Wikidata Full (larger)

QLever also works for the full Wikidata knowledge base also in Turtle format (.ttl) which is also available here.

  • Currently no linked text corpus is publicly available but an internal version can be experimented with here
  • 331 GB

A query asking for all mountains > 8000 m can be written as

PREFIX wd: <http://www.wikidata.org/entity/>
PREFIX wdt: <http://www.wikidata.org/prop/direct/>
PREFIX p: <http://www.wikidata.org/prop/>
PREFIX psn: <http://www.wikidata.org/prop/statement/value-normalized/>
PREFIX wikibase: <http://wikiba.se/ontology#>
PREFIX rdfs: <http://www.w3.org/2000/01/rdf-schema#>
SELECT ?subj ?label ?coord ?elev WHERE
{
  ?subj wdt:P31 wd:Q8502 .
  ?subj p:P2044 ?elev_s .
  ?elev_s psn:P2044 ?elev_v .
  ?elev_v wikibase:quantityAmount ?elev .
  ?subj wdt:P625 ?coord .
  ?subj rdfs:label ?label .

  FILTER(?elev > 8000.0) .
  FILTER langMatches(lang(?label), "en") . 
}
ORDER BY DESC(?elev)

The Tiny Sanity Check (tiny, included)

These are tiny and there's nothing meaningful to discover. They are fine for setting up a working sever within seconds and getting comfortable with the query language:

QLever/misc/tiny-example.kb.nt
QLever/misc/tiny-example.wordsfile.tsv
QLever/misc/tiny-example.docsfile.tsv

Note that we left out stopwords (unlike in the docsfile) to demonstrate how this can be done if desired. If you build an index using these files and ask the query:

SELECT ?x TEXT(?t) WHERE {
    ?x <is-a> <Scientist> .
    ?t ql:contains-entity ?x .
    ?t ql:contains-word "penicillin"
}  ORDER BY DESC(SCORE(?t))

You should find <Alexander_Fleming> and the textual evidence for that match.
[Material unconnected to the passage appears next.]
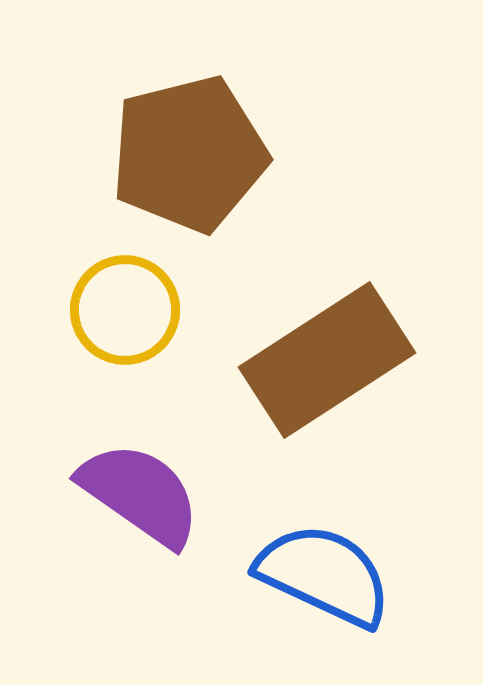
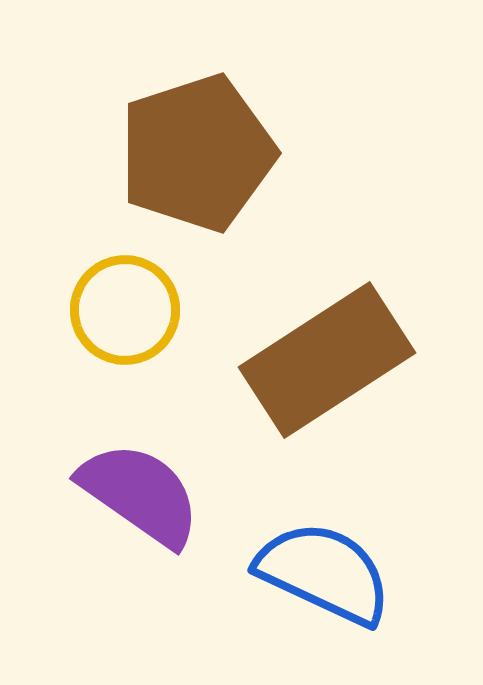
brown pentagon: moved 8 px right, 1 px up; rotated 4 degrees counterclockwise
blue semicircle: moved 2 px up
You can also display his awards or find <Albert_Einstein> and his awards with the following query:

SELECT ?x ?award TEXT(?t) WHERE {
    ?x <is-a> <Scientist> .
    ?t ql:contains-entity ?x .
    ?t ql:contains-word "theory rela*" .
    ?x <Award_Won> ?award
}  ORDER BY DESC(SCORE(?t))

have a look at the (really tiny) input files to get a feeling for how this works.

Curl-versions (ready for copy&paste) of the queries:

SELECT ?x TEXT(?t) WHERE \{ ?x <is-a> <Scientist> . ?t ql:contains-entity ?x . ?t ql:contains-word \"penicillin\" \} ORDER BY DESC(SCORE(?t))

SELECT ?x ?award TEXT(?t) WHERE \{ ?x <is-a> <Scientist> . ?t ql:contains-entity ?x . ?t ql:contains-word \"theory rela*\" . ?x <Award_Won> ?award \}  ORDER BY DESC(SCORE(?t))

Again, there's not much to be done with this data. For a meaningful index, use the example data below.